Is It Normal to Get a Job Interview Assignment?

Applying for jobs takes a lot of time—to network, research companies,browse job postings, pull together your materials, prepare for interviews, and follow up. And then there’s also the mental aspect of psyching yourself up before each stage and then waiting to hear back.

Which is why you’re not all that excited when the hiring manager asks if you could complete a take-home assignment as well. It feels like a lot to invest even more time and effort into a job that you haven’t even landed yet.

But before you see it as just one more hoop to jump through, you should know that it’s not just for the company’s benefit. It helps you, too.

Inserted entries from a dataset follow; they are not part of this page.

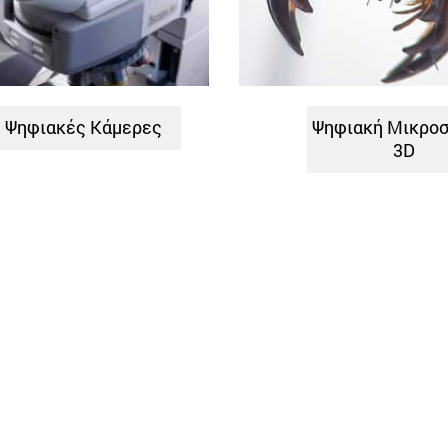
Ψηφιακές Κάμερες
Ψηφιακή Μικρο
3D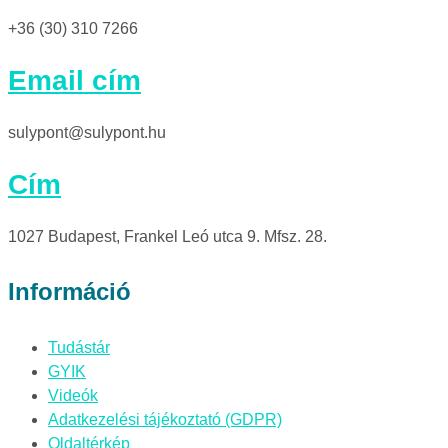
+36 (30) 310 7266
Email cím
sulypont@sulypont.hu
Cím
1027 Budapest, Frankel Leó utca 9. Mfsz. 28.
Információ
Tudástár
GYIK
Videók
Adatkezelési tájékoztató (GDPR)
Oldaltérkép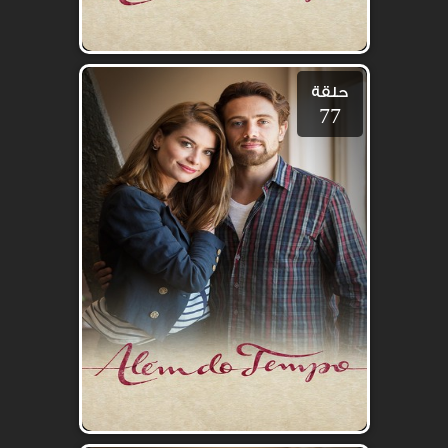
حلقة
77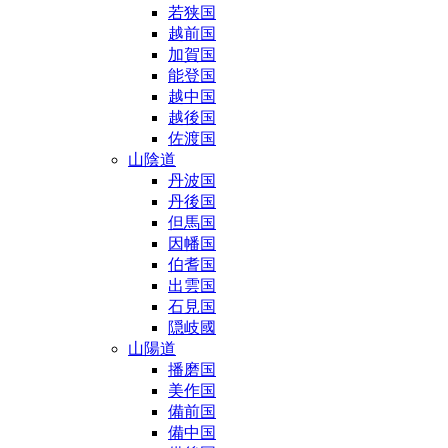
若狭国
越前国
加賀国
能登国
越中国
越後国
佐渡国
山陰道
丹波国
丹後国
但馬国
因幡国
伯耆国
出雲国
石見国
隠岐國
山陽道
播磨国
美作国
備前国
備中国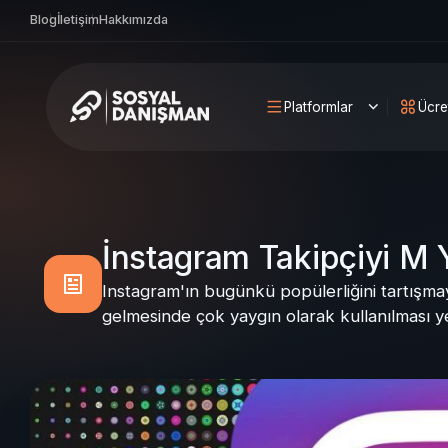
Blog
İletişim
Hakkımızda
Platformlar
Ücre
İnstagram Takipçiyi M
Instagram'ın bugünkü popülerliğini tartışma
gelmesinde çok yaygın olarak kullanılması y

How Interview Assignments Help You

As an applicant, two of your biggest concerns are showing you can do the job, and beating out the competition. A take-home assignment gives you the opportunity to do both.

The hiring manager’s picked a task to weed out anyone who exaggerated on their application. So, think of this as an opportunity for you strut your stuff.

Anyone can say they’re detail-oriented, or that they think outside the box, or that they know how to code, but an interview assignment gives you the chance to demonstrate it. It really is worth taking your time to show that you’re (literally) up to the task. Turning in a perfect edit test or some ideas for how you’d take an initiative in a fresh direction can be just the thing to distinguish you from other candidates.

Additionally, these tests are reflective of the kinds of projects you could expect in your new role. So, if it’s incredibly hard, you have to get a mentor’s help, and it takes you all weekend to complete something you feel good about, it could be an indication that this role isn’t going to be the best fit on your end—which is a valuable lesson for you to learn before you sign on.